Der Senat verkennt keineswegs, dass Fälle denkbar sind, in denen der Entscheidungsspielraum des Dienstherrn gerade unter Eignungs- und Leistungsgesichtspunkten auf die Auswahl eines unter die Alterssperre fallenden Beförderungsbewerbers beschränkt wäre. Eine solche Konstellation kann zu individuellen Härtefällen führen, die jedoch bei einer jeglichen normativen Stichtagsregelung auftreten und im übergeordneten öffentlichen Interesse der sachgerechten Ausgestaltung des Lebenszeitbeamtenverhältnisses hinzunehmen sind. Ob darüber hinaus die in derartigen Fällen vorgesehene Erteilung einer Ausnahmegenehmigung im Sinne von § 19 Abs. 3 Satz 3 HBG auch bei der Übertragung eines höherwertigen Richteramts in Betracht käme und welche Dienststelle hierfür zuständig wäre, kann dahinstehen, weil im vorliegenden Fall eine Genehmigung im Zeitpunkt der Entscheidung nicht beantragt war. Zwar erscheint fraglich, ob bei einer entsprechenden Anwendung des § 19 Abs. 3 Satz 3 HBG die sachliche Zuständigkeit für eine Ausnahmeregelung beim Staatssekretär des für das Dienstrecht der Beamten zuständigen Ministeriums des Innern als Direktor des Landespersonalamts (§ 111 Satz 1 HBG) oder - wofür einiges spricht - bei der gemäß § 19 Abs. 3 Satz 4 HBG zur Letztentscheidung berufenen Landesregierung liegen könnte. Jedenfalls aber bedürfte es für die Herbeiführung einer solchen Entscheidung einer Initiative des Ministers der Justiz als Ernennungsbehörde (§ 3 Abs. 1 und 2 HRiG; vgl. zum Verfahren grundsätzlich BVerwG, Urteil vom 19. Januar 1967 - VI C 73.64 - BVerwGE 26, 31 = ZBR 1967, 311; s. ferner Urteil vom 19. März 1969 a. a. O.). Daran fehlt es hier.

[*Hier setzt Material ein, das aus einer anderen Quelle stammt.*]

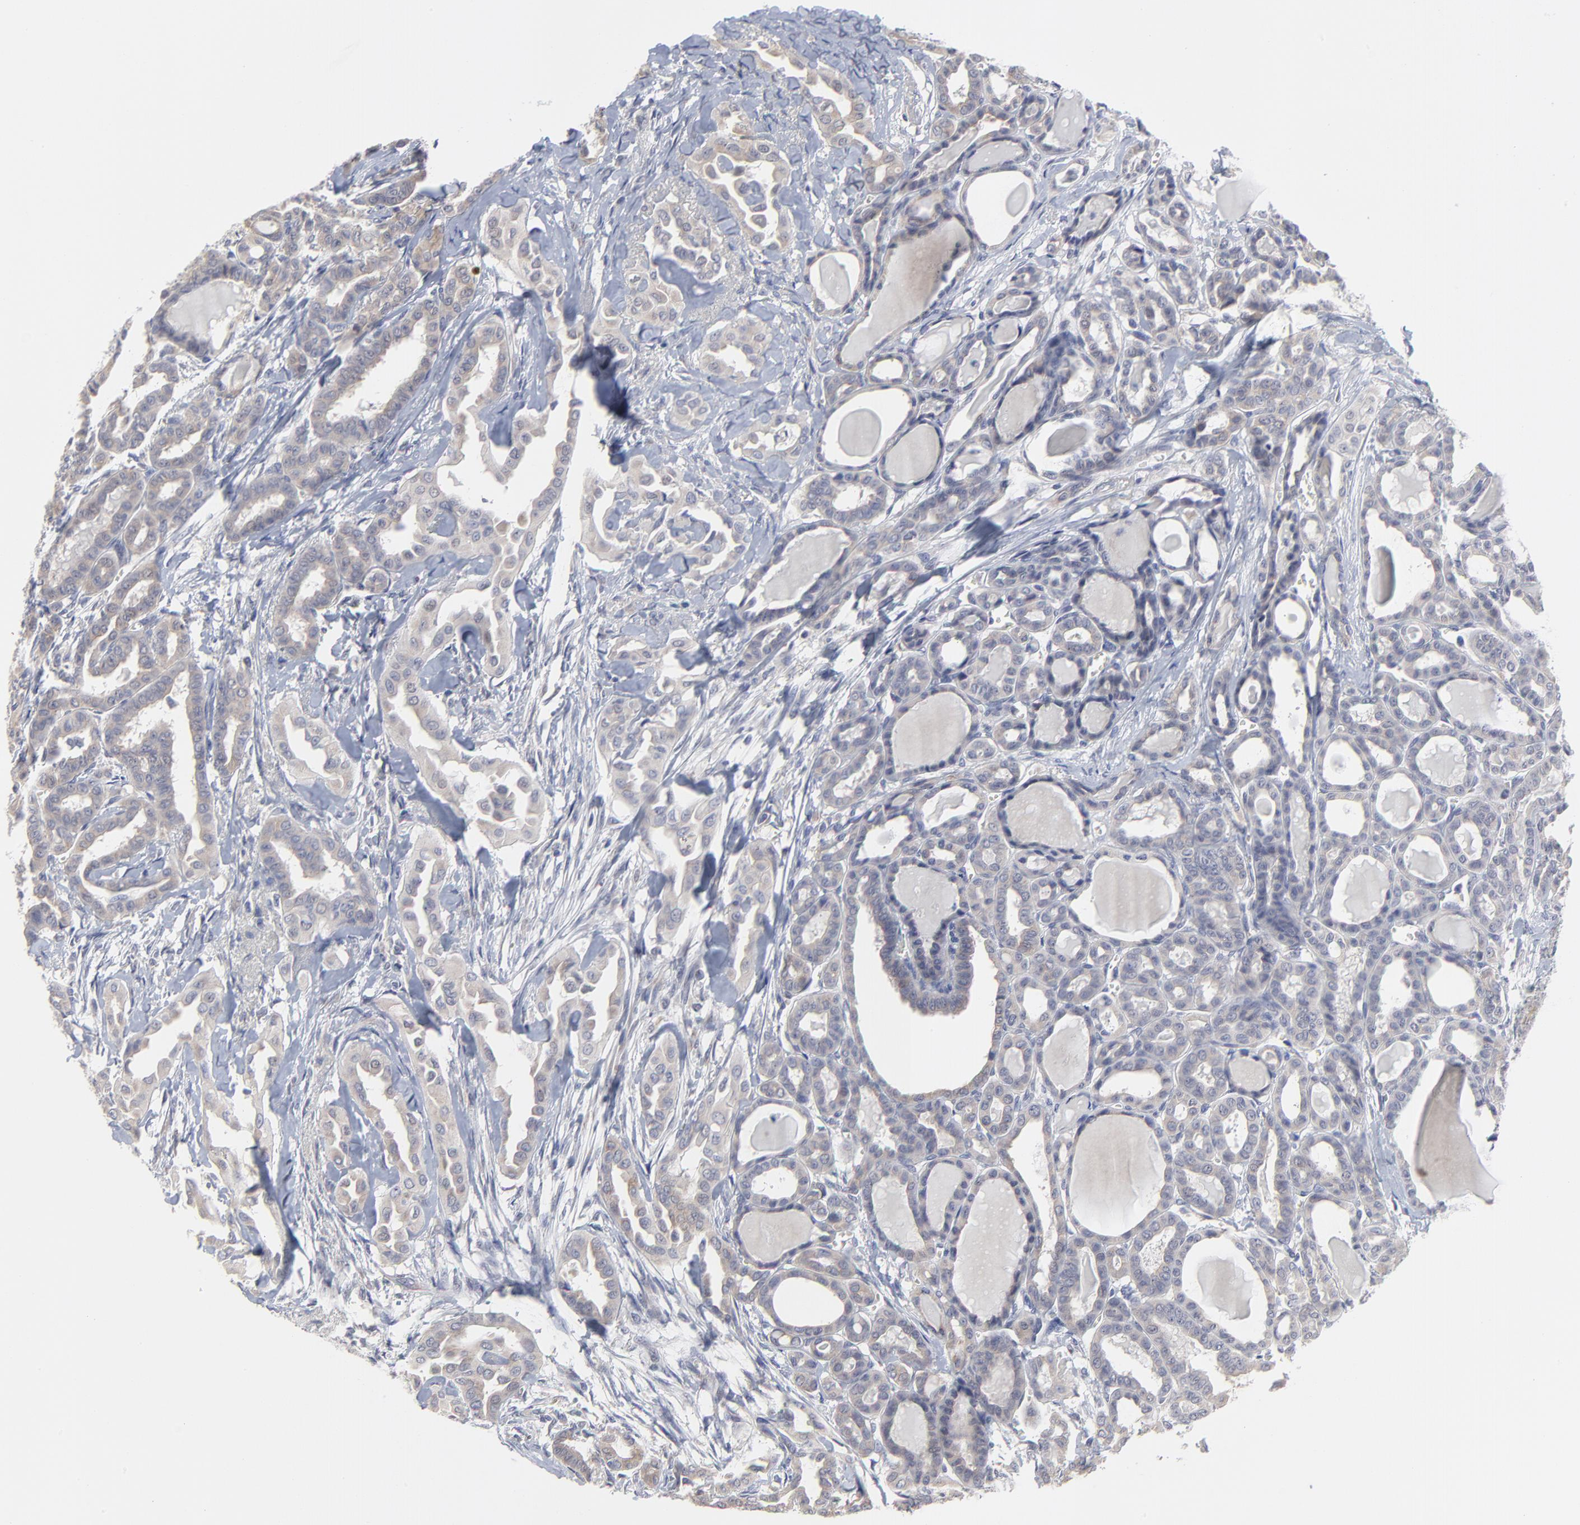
{"staining": {"intensity": "weak", "quantity": ">75%", "location": "cytoplasmic/membranous"}, "tissue": "thyroid cancer", "cell_type": "Tumor cells", "image_type": "cancer", "snomed": [{"axis": "morphology", "description": "Carcinoma, NOS"}, {"axis": "topography", "description": "Thyroid gland"}], "caption": "Immunohistochemical staining of human thyroid cancer reveals weak cytoplasmic/membranous protein expression in about >75% of tumor cells.", "gene": "MAGEA10", "patient": {"sex": "female", "age": 91}}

Auf der Ebene des Besoldungs- und Versorgungsrechts findet das Verbot der Altersbeförderung seine Entsprechung in der Vorschrift des § 5 Abs. 3 Satz 1 BeamtVG zur Ruhegehaltfähigkeit der Dienstbezüge eines höher bewerteten Amtes. Die erforderliche Mindestdauer, für die der Beamte oder Richter (§ 1 Abs. 2 BeamtVG) die entsprechenden Bezüge vor Eintritt in den Ruhestand erhalten haben muss, ist erst kürzlich durch Gesetz vom 29. Juni 1998 (BGBl. I S. 1666) von zwei auf drei Jahre heraufgesetzt worden. Auch in dieser versorgungsrechtlichen Ausprägung des Grundsatzes der funktionsgerechten Besoldung (§§ 18, 25 BBesG) wird der Wille des Gesetzgebers erkennbar, die Wahrnehmung höherwertiger Ämter und Funktionen mit dem Merkmal einer gewissen Dauer zu versehen und auf diese Weise sog. Altersbeförderungen vorzubeugen, die nicht in erster Linie auf der Eignung des Beamten für das Beförderungsamt beruhen, sondern dazu dienen, ihm die ruhegehaltfähigen Dienstbezüge aus diesem Amt zukommen zu lassen (vgl. dazu bereits BVerwG, Urteil vom 19. März 1969 - VI C 54.64 - BVerwGE 31, 345 = ZBR 1969, 314).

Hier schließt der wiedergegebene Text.